- _What is needed_
Output everything from the start of the listing down to the line containing "emakin meningkat. Apalagi dengan adanya Steam", that line included, as a JSON list of strings with one string per line and blank lines omitted.

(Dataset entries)
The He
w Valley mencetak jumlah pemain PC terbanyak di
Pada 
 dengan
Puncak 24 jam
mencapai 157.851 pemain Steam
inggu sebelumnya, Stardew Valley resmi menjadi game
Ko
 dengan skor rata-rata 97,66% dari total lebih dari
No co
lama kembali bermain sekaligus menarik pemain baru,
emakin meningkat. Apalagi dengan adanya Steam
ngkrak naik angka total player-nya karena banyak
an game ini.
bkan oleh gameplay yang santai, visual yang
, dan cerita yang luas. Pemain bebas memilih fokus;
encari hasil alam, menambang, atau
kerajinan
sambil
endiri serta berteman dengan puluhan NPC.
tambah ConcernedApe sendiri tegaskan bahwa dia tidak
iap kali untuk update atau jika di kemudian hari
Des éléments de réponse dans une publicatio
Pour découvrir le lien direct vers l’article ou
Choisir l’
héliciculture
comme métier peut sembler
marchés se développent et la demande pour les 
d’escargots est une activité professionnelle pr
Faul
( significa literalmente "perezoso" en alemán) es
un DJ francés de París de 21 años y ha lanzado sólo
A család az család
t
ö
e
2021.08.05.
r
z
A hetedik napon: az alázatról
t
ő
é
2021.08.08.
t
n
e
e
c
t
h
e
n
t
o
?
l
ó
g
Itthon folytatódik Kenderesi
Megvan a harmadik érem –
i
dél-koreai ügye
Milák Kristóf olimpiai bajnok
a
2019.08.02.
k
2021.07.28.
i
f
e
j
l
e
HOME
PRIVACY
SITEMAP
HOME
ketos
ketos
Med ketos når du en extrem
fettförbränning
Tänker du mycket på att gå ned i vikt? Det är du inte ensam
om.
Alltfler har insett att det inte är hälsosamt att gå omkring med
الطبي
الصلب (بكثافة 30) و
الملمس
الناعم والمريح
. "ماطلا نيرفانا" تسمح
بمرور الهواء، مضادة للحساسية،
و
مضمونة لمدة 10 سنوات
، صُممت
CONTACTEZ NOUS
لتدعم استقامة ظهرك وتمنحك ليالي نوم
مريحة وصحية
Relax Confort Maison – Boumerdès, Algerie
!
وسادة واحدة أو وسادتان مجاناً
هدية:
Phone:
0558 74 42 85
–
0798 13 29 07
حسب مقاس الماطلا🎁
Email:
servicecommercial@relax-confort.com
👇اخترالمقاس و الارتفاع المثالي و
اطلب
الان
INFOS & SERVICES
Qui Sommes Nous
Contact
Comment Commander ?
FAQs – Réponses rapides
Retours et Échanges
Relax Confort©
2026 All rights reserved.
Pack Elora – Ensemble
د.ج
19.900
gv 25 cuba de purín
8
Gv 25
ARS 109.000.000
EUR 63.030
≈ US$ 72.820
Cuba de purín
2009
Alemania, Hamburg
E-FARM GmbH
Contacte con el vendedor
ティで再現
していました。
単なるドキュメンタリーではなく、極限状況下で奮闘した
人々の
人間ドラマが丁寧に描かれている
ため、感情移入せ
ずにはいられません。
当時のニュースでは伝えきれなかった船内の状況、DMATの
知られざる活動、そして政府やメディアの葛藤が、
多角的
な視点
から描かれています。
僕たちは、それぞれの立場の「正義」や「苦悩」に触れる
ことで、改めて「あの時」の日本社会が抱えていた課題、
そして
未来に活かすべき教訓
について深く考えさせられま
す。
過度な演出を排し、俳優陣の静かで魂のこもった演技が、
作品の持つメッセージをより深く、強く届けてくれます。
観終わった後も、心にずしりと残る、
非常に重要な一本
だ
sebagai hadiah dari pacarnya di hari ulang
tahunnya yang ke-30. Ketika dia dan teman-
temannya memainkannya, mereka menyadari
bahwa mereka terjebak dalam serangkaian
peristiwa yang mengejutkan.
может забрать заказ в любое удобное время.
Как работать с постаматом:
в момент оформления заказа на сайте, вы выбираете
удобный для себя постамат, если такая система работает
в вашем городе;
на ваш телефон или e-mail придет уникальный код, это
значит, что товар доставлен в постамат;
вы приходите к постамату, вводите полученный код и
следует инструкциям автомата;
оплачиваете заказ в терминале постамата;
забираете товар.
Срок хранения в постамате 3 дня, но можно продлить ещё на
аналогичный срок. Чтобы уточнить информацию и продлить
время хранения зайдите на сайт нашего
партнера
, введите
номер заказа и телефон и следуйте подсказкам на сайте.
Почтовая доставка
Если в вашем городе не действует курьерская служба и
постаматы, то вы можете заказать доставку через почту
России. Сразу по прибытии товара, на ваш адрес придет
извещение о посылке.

- _Reply to the task_
[
  "The He",
  "w Valley mencetak jumlah pemain PC terbanyak di",
  "Pada ",
  " dengan",
  "Puncak 24 jam",
  "mencapai 157.851 pemain Steam",
  "inggu sebelumnya, Stardew Valley resmi menjadi game",
  "Ko",
  " dengan skor rata-rata 97,66% dari total lebih dari",
  "No co",
  "lama kembali bermain sekaligus menarik pemain baru,",
  "emakin meningkat. Apalagi dengan adanya Steam"
]